Getting my license isn't quite the step that the trip was for me, but the trip was at least something certain: excepting a real wide abberation, I knew x, y and z would happen, and they happened. Passing the test was no certainty yesterday, and despite my tendency to be a real pessimist, I did not honestly believe I had greater than a 20-30% chance of passing the test. And I still feel like I'm living outside of my body, that I didn't really pass the test, that the other shoe has yet to drop on this whole situation.

The family's reaction was varied to say the least. Heather was nonchalant about it, seemingly more concerned with the financial implications of me getting insurance and what this meant for all the shopping trips she wanted to make. My father was so damn enthusiastic when I called him at work that I thought he was going to blow one of my eardrums. Mom was middle-of-the-pack, although I'm surprised she didn't shed a tear about it. Then again, they all really tend to blow off the story about the kid I almost ran over, they don't really seem to know how much it's affected me these past seven years. It still scares me now.

But you know what's even more scary? The fact that I did it all. The fact that I succeeded. It's so easy for others to make you believe you don't deserve success, you don't deserve happiness, and for so many years I allowed people to manipulate me like that. And even though I've come so far in that regard this year, I still have a long, long way to go. The old patterns can be addictive. Failure can be addictive. The idea that I'm doomed anyway, so why don't I just keep on doing what I'm doing, even if it isn't what I really want to do, so at least I don't suffer the shame of failure any more than I already have in my life.

But now suddenly I'm finding what success means. The success of leaving a bad situation behind and allowing myself to do the things I really enjoy in my life. The success of finally finding out how to lose weight and losing one hundred pounds in twenty-five months. The success of overcoming tremendous psychological stress and haunting memories to get my driver's license. There are more successes out there for me to attain, successes infintely more meaningful and profound than the ones I have already experienced, the ones which already seem so heavy to me. It might not sound logical, but it seems like "What if I fail?" isn't as scary a question to me as "What if I succeed?" What kind of Pandora's Box have I opened by getting my driver's license?
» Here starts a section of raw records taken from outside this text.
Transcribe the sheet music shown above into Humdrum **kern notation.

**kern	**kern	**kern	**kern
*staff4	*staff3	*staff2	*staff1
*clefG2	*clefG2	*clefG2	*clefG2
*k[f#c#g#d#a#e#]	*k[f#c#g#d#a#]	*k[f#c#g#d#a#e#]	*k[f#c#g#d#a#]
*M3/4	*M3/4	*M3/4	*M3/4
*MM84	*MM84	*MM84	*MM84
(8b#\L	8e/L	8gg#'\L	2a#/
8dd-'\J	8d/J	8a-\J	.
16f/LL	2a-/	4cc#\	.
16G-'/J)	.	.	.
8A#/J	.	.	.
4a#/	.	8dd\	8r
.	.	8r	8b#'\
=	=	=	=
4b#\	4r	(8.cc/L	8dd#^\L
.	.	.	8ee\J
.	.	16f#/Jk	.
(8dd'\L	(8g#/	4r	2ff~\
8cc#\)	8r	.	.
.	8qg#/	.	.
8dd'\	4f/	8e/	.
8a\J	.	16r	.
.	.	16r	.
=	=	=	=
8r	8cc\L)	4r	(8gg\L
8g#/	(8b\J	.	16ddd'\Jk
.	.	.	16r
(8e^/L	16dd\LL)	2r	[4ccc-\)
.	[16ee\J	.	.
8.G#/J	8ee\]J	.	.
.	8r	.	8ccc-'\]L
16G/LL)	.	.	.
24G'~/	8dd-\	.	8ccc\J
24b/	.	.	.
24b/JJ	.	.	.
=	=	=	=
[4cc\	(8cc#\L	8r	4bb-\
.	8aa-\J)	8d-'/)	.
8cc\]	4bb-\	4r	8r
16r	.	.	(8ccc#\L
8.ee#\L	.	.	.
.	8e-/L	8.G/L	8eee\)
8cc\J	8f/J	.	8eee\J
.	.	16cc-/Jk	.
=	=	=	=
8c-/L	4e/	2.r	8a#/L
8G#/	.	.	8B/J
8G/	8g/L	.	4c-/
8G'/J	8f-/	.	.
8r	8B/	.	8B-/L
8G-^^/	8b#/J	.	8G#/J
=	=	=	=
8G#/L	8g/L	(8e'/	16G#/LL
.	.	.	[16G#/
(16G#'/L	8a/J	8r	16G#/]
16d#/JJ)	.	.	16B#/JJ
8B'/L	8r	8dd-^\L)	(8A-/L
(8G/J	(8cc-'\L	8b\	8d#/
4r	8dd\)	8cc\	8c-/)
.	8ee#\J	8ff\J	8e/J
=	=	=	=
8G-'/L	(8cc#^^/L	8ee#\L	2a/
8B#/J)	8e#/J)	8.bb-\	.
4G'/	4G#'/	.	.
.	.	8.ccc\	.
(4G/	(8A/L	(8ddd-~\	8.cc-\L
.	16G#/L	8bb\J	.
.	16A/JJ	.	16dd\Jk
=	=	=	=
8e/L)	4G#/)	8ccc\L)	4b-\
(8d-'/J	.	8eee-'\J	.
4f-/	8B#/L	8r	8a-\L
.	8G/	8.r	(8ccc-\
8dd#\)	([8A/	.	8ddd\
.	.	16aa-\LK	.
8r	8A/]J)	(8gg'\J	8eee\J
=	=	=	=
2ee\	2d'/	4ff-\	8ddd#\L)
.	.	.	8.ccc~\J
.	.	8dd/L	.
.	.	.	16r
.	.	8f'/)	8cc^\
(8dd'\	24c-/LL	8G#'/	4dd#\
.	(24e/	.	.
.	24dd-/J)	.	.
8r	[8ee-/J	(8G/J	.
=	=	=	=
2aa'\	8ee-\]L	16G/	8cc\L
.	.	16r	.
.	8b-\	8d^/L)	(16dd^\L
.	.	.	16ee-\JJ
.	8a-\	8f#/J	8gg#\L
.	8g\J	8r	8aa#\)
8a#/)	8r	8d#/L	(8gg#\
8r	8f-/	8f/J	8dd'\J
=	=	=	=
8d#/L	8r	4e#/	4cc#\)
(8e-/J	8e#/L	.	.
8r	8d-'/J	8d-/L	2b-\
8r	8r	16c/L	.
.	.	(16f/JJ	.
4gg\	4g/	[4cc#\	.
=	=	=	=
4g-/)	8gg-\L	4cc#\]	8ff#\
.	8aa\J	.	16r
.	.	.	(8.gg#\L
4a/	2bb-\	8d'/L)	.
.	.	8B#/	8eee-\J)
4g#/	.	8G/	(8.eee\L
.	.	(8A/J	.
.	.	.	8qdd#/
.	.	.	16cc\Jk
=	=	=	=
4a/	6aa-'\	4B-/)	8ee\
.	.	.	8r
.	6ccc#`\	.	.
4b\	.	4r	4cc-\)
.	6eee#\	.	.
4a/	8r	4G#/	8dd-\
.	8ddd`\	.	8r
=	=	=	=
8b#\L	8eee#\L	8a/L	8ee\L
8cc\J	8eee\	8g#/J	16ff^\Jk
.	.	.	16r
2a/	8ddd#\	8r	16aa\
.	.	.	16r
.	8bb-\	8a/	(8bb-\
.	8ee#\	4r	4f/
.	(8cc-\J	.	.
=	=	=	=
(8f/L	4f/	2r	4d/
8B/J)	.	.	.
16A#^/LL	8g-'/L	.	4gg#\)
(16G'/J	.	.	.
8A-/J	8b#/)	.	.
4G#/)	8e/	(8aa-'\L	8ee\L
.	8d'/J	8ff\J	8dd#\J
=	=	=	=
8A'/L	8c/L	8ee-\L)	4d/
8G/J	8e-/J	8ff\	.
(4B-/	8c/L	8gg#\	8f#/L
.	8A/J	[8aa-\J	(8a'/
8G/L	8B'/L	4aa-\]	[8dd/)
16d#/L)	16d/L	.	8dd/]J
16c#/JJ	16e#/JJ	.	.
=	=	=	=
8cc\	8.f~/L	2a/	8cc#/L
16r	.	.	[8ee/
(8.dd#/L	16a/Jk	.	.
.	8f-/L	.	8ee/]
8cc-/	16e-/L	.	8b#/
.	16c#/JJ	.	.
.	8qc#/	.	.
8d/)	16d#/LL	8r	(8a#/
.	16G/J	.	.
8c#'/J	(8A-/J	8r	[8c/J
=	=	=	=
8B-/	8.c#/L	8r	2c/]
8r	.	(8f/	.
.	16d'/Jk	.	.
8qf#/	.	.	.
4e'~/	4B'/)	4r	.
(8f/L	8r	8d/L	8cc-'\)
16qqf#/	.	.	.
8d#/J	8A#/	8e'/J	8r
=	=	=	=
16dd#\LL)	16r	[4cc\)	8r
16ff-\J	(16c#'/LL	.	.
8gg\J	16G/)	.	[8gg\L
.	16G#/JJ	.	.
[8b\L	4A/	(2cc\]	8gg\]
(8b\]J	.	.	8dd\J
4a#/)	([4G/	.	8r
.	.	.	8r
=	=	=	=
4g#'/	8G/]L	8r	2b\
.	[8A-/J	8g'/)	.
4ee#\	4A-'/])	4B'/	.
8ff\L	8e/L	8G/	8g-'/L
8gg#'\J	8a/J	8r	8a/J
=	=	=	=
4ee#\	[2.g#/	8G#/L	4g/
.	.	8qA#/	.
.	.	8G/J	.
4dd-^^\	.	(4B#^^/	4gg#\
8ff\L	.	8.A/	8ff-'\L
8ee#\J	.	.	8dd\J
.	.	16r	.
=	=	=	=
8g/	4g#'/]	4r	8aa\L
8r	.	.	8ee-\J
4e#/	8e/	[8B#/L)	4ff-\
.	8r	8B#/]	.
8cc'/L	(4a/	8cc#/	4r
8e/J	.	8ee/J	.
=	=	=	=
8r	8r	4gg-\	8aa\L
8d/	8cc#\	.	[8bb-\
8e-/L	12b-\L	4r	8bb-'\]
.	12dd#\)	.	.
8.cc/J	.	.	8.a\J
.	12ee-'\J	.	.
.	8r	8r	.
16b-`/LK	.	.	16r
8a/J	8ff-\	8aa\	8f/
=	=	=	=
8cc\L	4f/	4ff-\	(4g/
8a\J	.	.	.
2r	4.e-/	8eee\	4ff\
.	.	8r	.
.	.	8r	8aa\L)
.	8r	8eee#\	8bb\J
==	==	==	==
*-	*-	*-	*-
Of course, this isn't the end of the whole driving thing. Right now I have a "certified temporary permit," which I need to give to the DMV sometime this week to get a real photo ID license. I also need to get insurance, since Ohio has these draconian penalties for uninsured drivers in their laws. And then, of course, there's the matter of getting my own car. Good thing I got my stereo last week.

There's also the question of where I will go once I have my plastic and my insurance and my car, but somehow I get the idea that that question will solve itself. The previous questions will keep me occupied enough these next few weeks. But I definitely have a lot more possibilities open to me now. And I have the courage to take them. I'm still getting used to that feeling, but I'm sure it will come to me more naturally with the passage of time.

I'll see you around. And for once, both on the road and in my life, you may see me in the driver's seat.